» **Supplied information**
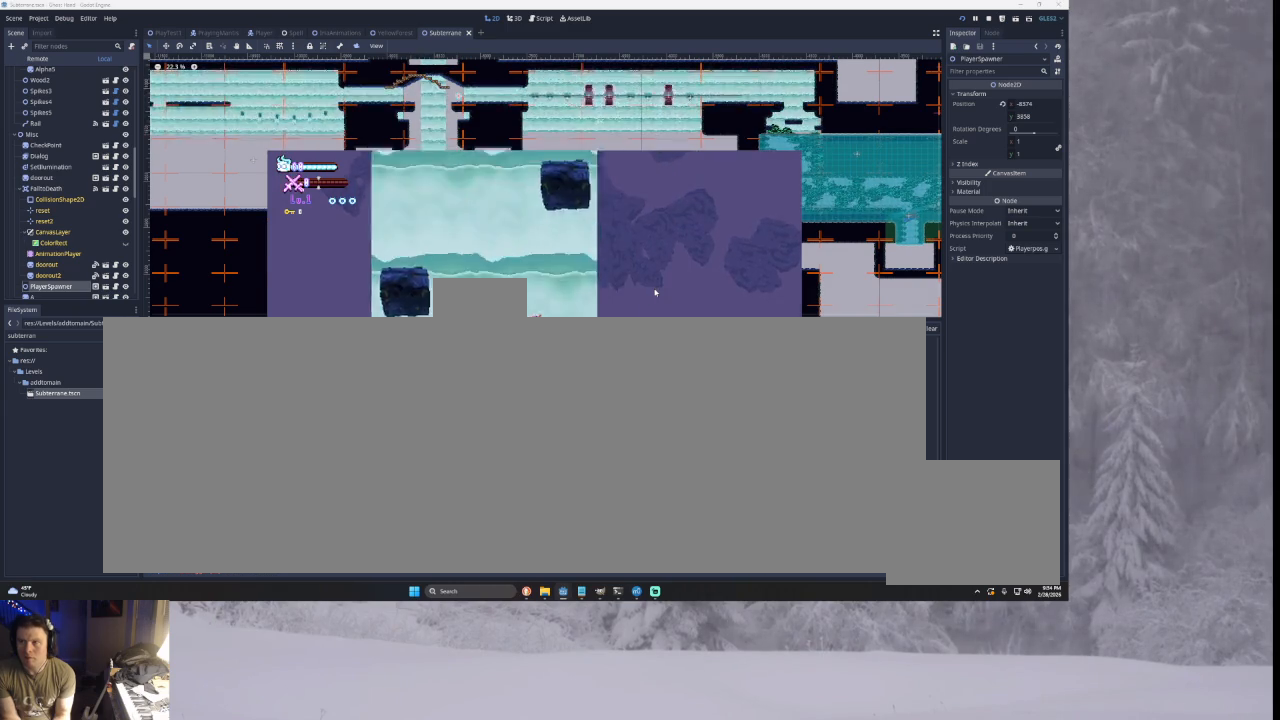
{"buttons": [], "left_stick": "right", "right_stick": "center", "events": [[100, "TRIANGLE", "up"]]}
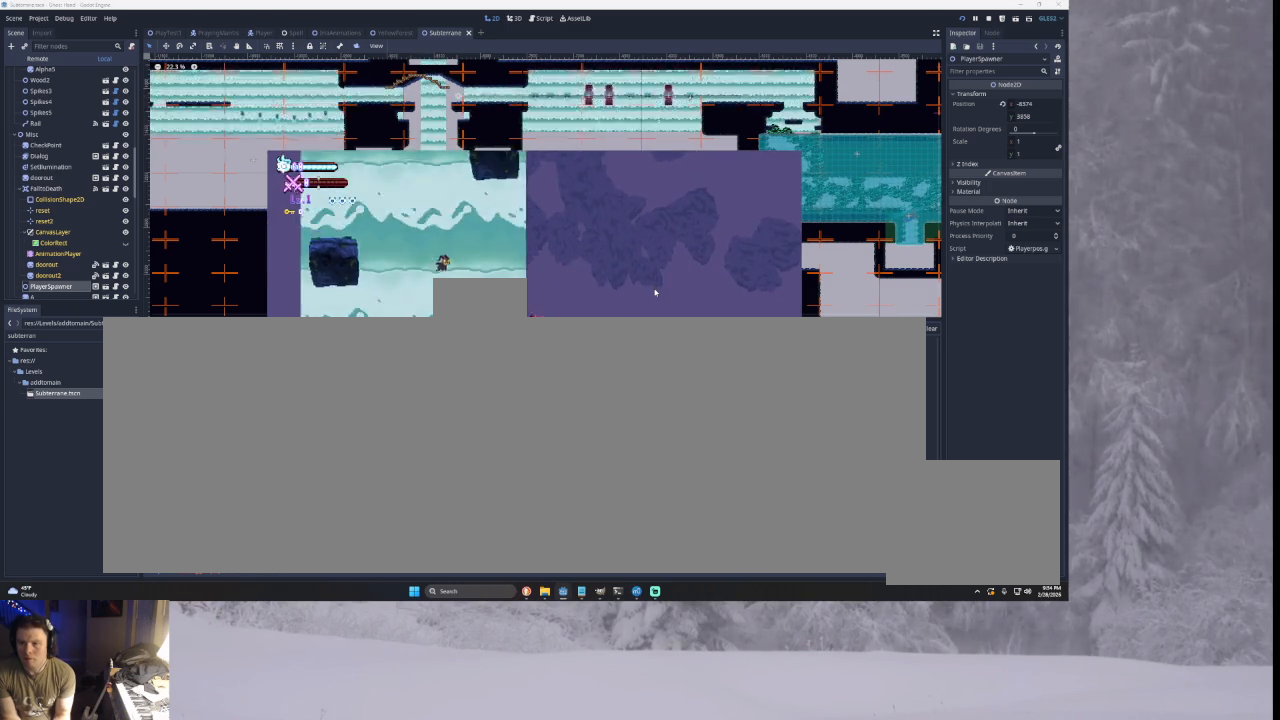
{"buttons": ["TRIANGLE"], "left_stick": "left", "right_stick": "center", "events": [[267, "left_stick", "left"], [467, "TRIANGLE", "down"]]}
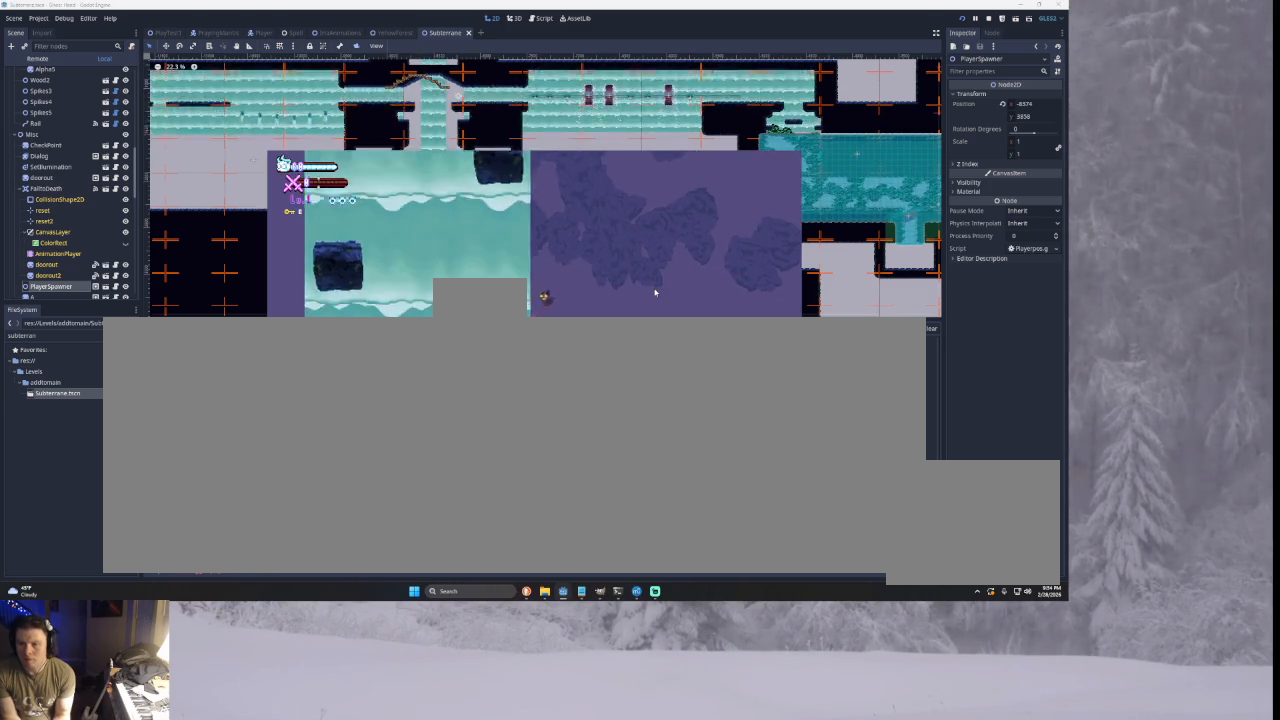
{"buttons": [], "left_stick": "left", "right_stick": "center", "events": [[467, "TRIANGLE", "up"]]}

» **Description of the task**
Write out the data above in full and exactly, but without the pictures.

» **Final answer**
{"buttons": [], "left_stick": "right", "right_stick": "center", "events": [[100, "TRIANGLE", "up"]]}
{"buttons": ["TRIANGLE"], "left_stick": "left", "right_stick": "center", "events": [[267, "left_stick", "left"], [467, "TRIANGLE", "down"]]}
{"buttons": [], "left_stick": "left", "right_stick": "center", "events": [[467, "TRIANGLE", "up"]]}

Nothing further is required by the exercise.